Data provided

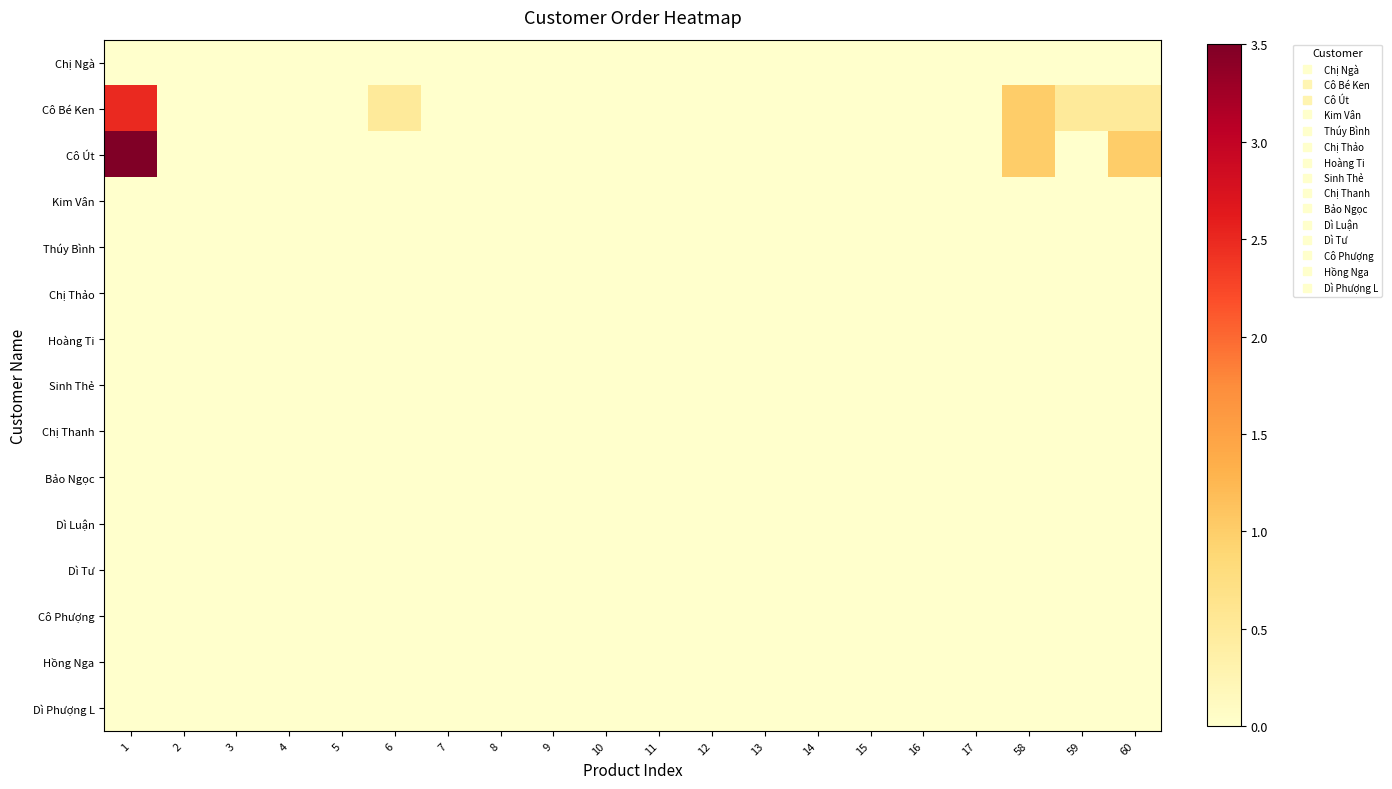

Between 7 and 60, which is larger?

7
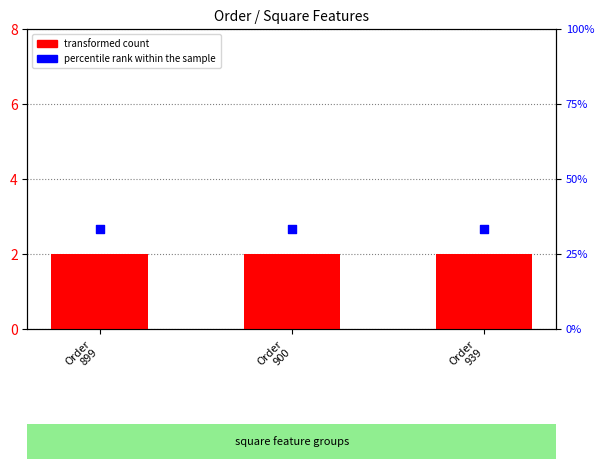

Which series contains the highest Y value?

percentile rank within the sample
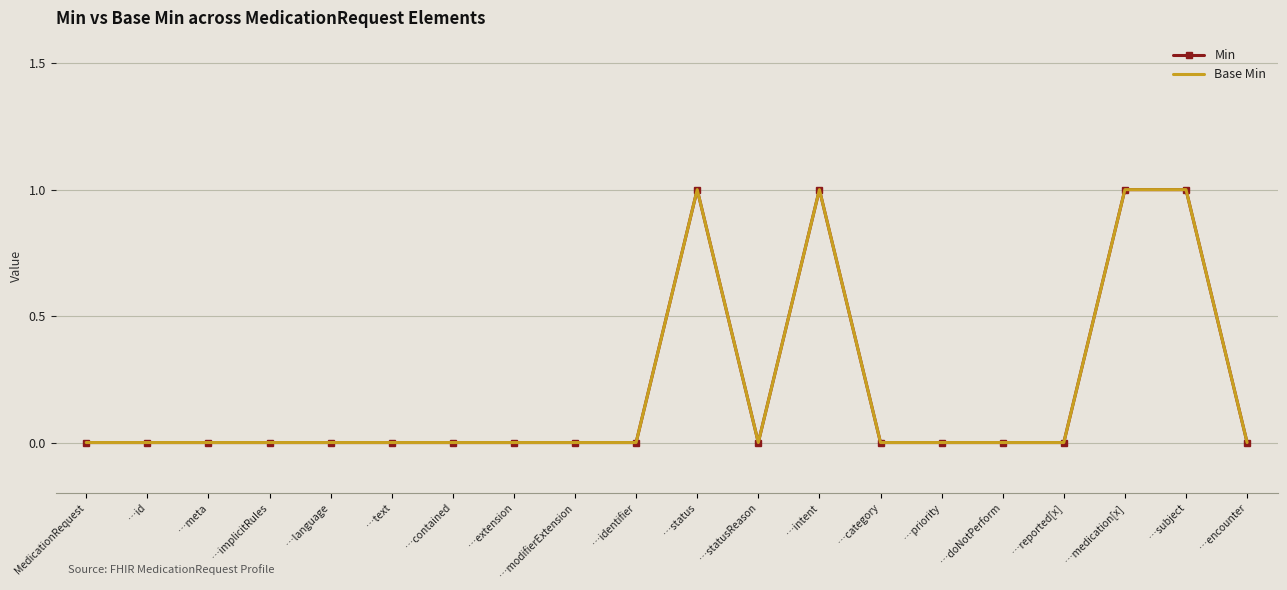

What is the sum of all Base Min values?

4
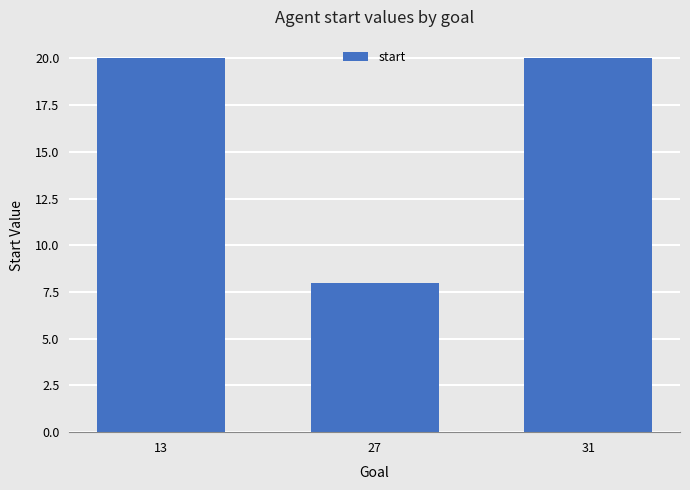

How many values are between 8 and 20?

3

What is required
State how many lines in the entries above contain the string "values" with matching case, and reply with only that number.

Exercise response
2